TIME USE AS A SOCIAL INDICATOR
Although each person has 24 hours in a day, the demands on time vary greatly from person to person. While personal choices contribute to differences in time use, life-cycle stage, family commitments, sex and other socio-economic characteristics have determining effects. Time use could be a useful indicator of well-being, having implications for income, health, equality of access to opportunities, and personal fulfilment. Comparisons can be made between various sub-groups, between a sub-group and the population as a whole, and between Australia and other countries. As this is the third national time use survey, comparisons can also be made over time.

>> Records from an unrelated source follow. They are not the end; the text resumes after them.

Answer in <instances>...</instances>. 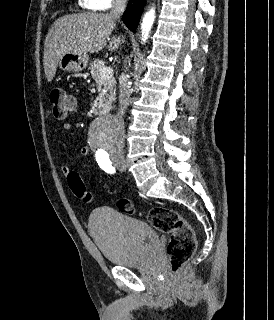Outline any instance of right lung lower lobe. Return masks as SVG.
Returning a JSON list of instances; mask_svg holds the SVG:
<instances>
[{"instance_id":"98d812e1","label":"right lung lower lobe","mask_w":274,"mask_h":320,"mask_svg":"<svg viewBox=\"0 0 274 320\" xmlns=\"http://www.w3.org/2000/svg\"><path fill=\"white\" fill-rule=\"evenodd\" d=\"M144 4L145 0H129L126 11L122 16L124 24L133 32L136 31L138 26Z\"/></svg>"}]
</instances>
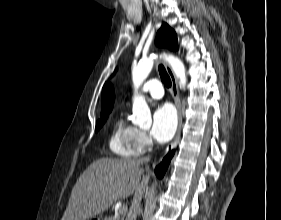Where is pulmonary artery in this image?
<instances>
[{"instance_id":"1","label":"pulmonary artery","mask_w":281,"mask_h":220,"mask_svg":"<svg viewBox=\"0 0 281 220\" xmlns=\"http://www.w3.org/2000/svg\"><path fill=\"white\" fill-rule=\"evenodd\" d=\"M142 92L153 99H160L163 96V87L157 79H151L143 85Z\"/></svg>"}]
</instances>
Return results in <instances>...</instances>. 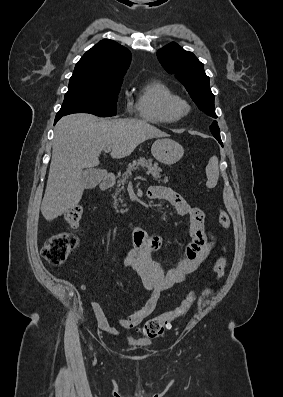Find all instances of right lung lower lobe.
<instances>
[{
  "label": "right lung lower lobe",
  "instance_id": "obj_1",
  "mask_svg": "<svg viewBox=\"0 0 283 397\" xmlns=\"http://www.w3.org/2000/svg\"><path fill=\"white\" fill-rule=\"evenodd\" d=\"M62 116H56V118H55V123L61 118ZM54 123V124H55Z\"/></svg>",
  "mask_w": 283,
  "mask_h": 397
}]
</instances>
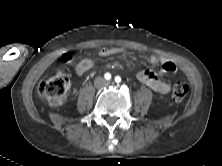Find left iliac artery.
<instances>
[{"instance_id":"44dca946","label":"left iliac artery","mask_w":222,"mask_h":166,"mask_svg":"<svg viewBox=\"0 0 222 166\" xmlns=\"http://www.w3.org/2000/svg\"><path fill=\"white\" fill-rule=\"evenodd\" d=\"M115 82H116V83L121 82V77H120V76H116V77H115Z\"/></svg>"}]
</instances>
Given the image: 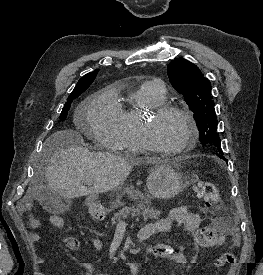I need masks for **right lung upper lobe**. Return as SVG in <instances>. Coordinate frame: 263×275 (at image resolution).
<instances>
[{
  "label": "right lung upper lobe",
  "mask_w": 263,
  "mask_h": 275,
  "mask_svg": "<svg viewBox=\"0 0 263 275\" xmlns=\"http://www.w3.org/2000/svg\"><path fill=\"white\" fill-rule=\"evenodd\" d=\"M97 73H98V69H96L93 72H90V73L84 75L78 81L76 87L74 88V90L72 91V93L70 95H73V94L79 92L80 90H82L84 88H88L91 85V83L94 81Z\"/></svg>",
  "instance_id": "right-lung-upper-lobe-1"
}]
</instances>
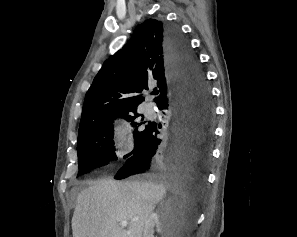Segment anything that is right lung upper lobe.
Segmentation results:
<instances>
[{
    "mask_svg": "<svg viewBox=\"0 0 297 237\" xmlns=\"http://www.w3.org/2000/svg\"><path fill=\"white\" fill-rule=\"evenodd\" d=\"M165 26L148 19L140 24L127 45L104 63L86 93L78 135L115 115L137 112L144 100L135 94L155 81L159 105L170 94L172 78L165 48Z\"/></svg>",
    "mask_w": 297,
    "mask_h": 237,
    "instance_id": "cb5924a9",
    "label": "right lung upper lobe"
}]
</instances>
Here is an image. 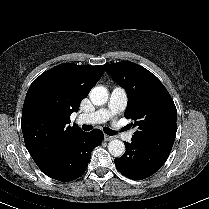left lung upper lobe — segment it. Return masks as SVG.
<instances>
[{
    "instance_id": "obj_1",
    "label": "left lung upper lobe",
    "mask_w": 209,
    "mask_h": 209,
    "mask_svg": "<svg viewBox=\"0 0 209 209\" xmlns=\"http://www.w3.org/2000/svg\"><path fill=\"white\" fill-rule=\"evenodd\" d=\"M104 67L127 92L128 104L124 116L132 119L137 127L132 138L172 148L177 130V110L161 81L133 62H118Z\"/></svg>"
}]
</instances>
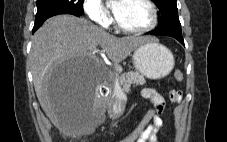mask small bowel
Segmentation results:
<instances>
[{"mask_svg":"<svg viewBox=\"0 0 227 142\" xmlns=\"http://www.w3.org/2000/svg\"><path fill=\"white\" fill-rule=\"evenodd\" d=\"M142 96L153 103L154 107L157 109L158 115L138 142H157V133L163 124L161 115L165 109V100L162 95L153 88L143 89ZM169 99L172 102H180L182 100V92L179 90L170 91Z\"/></svg>","mask_w":227,"mask_h":142,"instance_id":"obj_1","label":"small bowel"}]
</instances>
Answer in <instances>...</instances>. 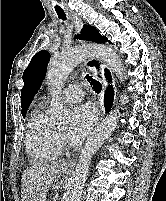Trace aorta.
Segmentation results:
<instances>
[{
	"mask_svg": "<svg viewBox=\"0 0 166 201\" xmlns=\"http://www.w3.org/2000/svg\"><path fill=\"white\" fill-rule=\"evenodd\" d=\"M92 56L101 57L116 76L122 80L124 75L122 60L120 56L108 46L86 45L75 47L54 56L48 64L47 71V82L53 97L49 108V114L54 121L65 122L68 120V111L59 100L60 92L74 67L87 57ZM118 114V110L111 111L102 124L88 138L72 174L64 201H80L93 155L112 135L117 125Z\"/></svg>",
	"mask_w": 166,
	"mask_h": 201,
	"instance_id": "762f6f07",
	"label": "aorta"
}]
</instances>
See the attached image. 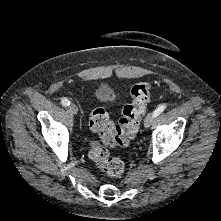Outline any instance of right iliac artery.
Listing matches in <instances>:
<instances>
[{
  "instance_id": "right-iliac-artery-1",
  "label": "right iliac artery",
  "mask_w": 221,
  "mask_h": 221,
  "mask_svg": "<svg viewBox=\"0 0 221 221\" xmlns=\"http://www.w3.org/2000/svg\"><path fill=\"white\" fill-rule=\"evenodd\" d=\"M61 103H62V105L65 106V107H67V106L70 105V101H69L67 98H63V99L61 100Z\"/></svg>"
}]
</instances>
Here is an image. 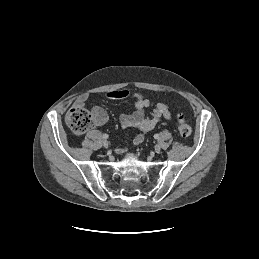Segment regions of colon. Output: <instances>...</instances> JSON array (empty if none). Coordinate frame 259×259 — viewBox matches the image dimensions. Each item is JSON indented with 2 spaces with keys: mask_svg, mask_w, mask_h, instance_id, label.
I'll use <instances>...</instances> for the list:
<instances>
[{
  "mask_svg": "<svg viewBox=\"0 0 259 259\" xmlns=\"http://www.w3.org/2000/svg\"><path fill=\"white\" fill-rule=\"evenodd\" d=\"M65 121L74 134L81 135L92 128L95 120L85 107L74 105L67 112ZM178 131L182 137H188L192 132L183 115L178 116Z\"/></svg>",
  "mask_w": 259,
  "mask_h": 259,
  "instance_id": "obj_1",
  "label": "colon"
}]
</instances>
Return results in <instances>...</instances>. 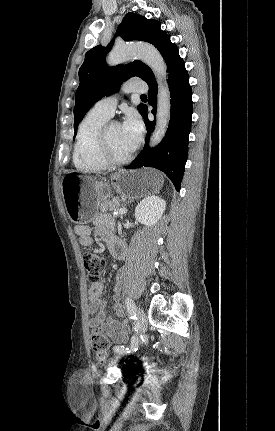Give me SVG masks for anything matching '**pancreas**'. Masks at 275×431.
<instances>
[{"instance_id": "pancreas-1", "label": "pancreas", "mask_w": 275, "mask_h": 431, "mask_svg": "<svg viewBox=\"0 0 275 431\" xmlns=\"http://www.w3.org/2000/svg\"><path fill=\"white\" fill-rule=\"evenodd\" d=\"M98 206L101 213L107 214V215H110V213H107L108 211L118 212L121 208V204L118 199L116 198L109 199L106 197H103L99 200Z\"/></svg>"}]
</instances>
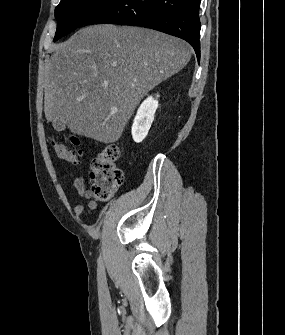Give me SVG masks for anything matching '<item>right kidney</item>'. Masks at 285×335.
<instances>
[{"label":"right kidney","mask_w":285,"mask_h":335,"mask_svg":"<svg viewBox=\"0 0 285 335\" xmlns=\"http://www.w3.org/2000/svg\"><path fill=\"white\" fill-rule=\"evenodd\" d=\"M157 98H159V96H157ZM157 108L158 100H154L152 96H149L147 100H144L140 108H138L132 126V138L137 144L146 138L155 118L154 114Z\"/></svg>","instance_id":"right-kidney-1"}]
</instances>
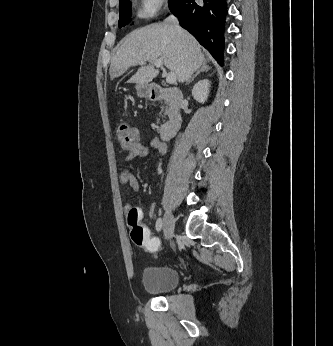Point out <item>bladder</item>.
Masks as SVG:
<instances>
[{"mask_svg":"<svg viewBox=\"0 0 333 346\" xmlns=\"http://www.w3.org/2000/svg\"><path fill=\"white\" fill-rule=\"evenodd\" d=\"M179 272L170 266L148 267L143 273V286L151 294H166L177 288Z\"/></svg>","mask_w":333,"mask_h":346,"instance_id":"bladder-1","label":"bladder"}]
</instances>
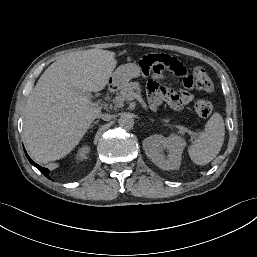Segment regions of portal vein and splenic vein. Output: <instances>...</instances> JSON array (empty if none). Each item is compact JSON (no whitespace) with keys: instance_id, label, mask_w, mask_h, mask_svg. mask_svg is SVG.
I'll use <instances>...</instances> for the list:
<instances>
[{"instance_id":"18ae733b","label":"portal vein and splenic vein","mask_w":257,"mask_h":257,"mask_svg":"<svg viewBox=\"0 0 257 257\" xmlns=\"http://www.w3.org/2000/svg\"><path fill=\"white\" fill-rule=\"evenodd\" d=\"M136 97H137V94H136V93H131V94H129V96H128V100L132 101V100H134ZM178 128H179V130H180L181 132H187V129H186L185 127H183V126H178Z\"/></svg>"}]
</instances>
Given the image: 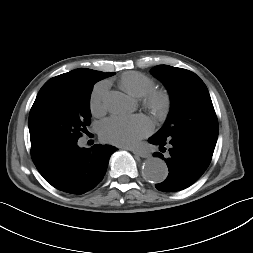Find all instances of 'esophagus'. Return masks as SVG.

Having too much to do, or too little to do, can both be seen as conditions of disadvantage, affecting income, health and morale. Persons living alone, for instance, who report no social contact and considerable stretches of time doing 'nothing' may not see themselves as fortunate. An unemployed person may prefer income-producing work to free time. However, having too much to do in some areas can interfere with adequate access to other uses of time. Someone who is caring for an elderly parent with a disability, for instance, may not have enough unencumbered time for income earning activities, with implications for that person's financial security in the future. Another person who works for income and also carries the main responsibility for parenting and housework may not have adequate leisure or rest time to maintain good health. The 2006 Time Use Survey explores the concept of 'time stress'. Questions in the diary record people's perception of how often they have too much or too little time and the reasons for this as well as their satisfaction with the way they spend their time.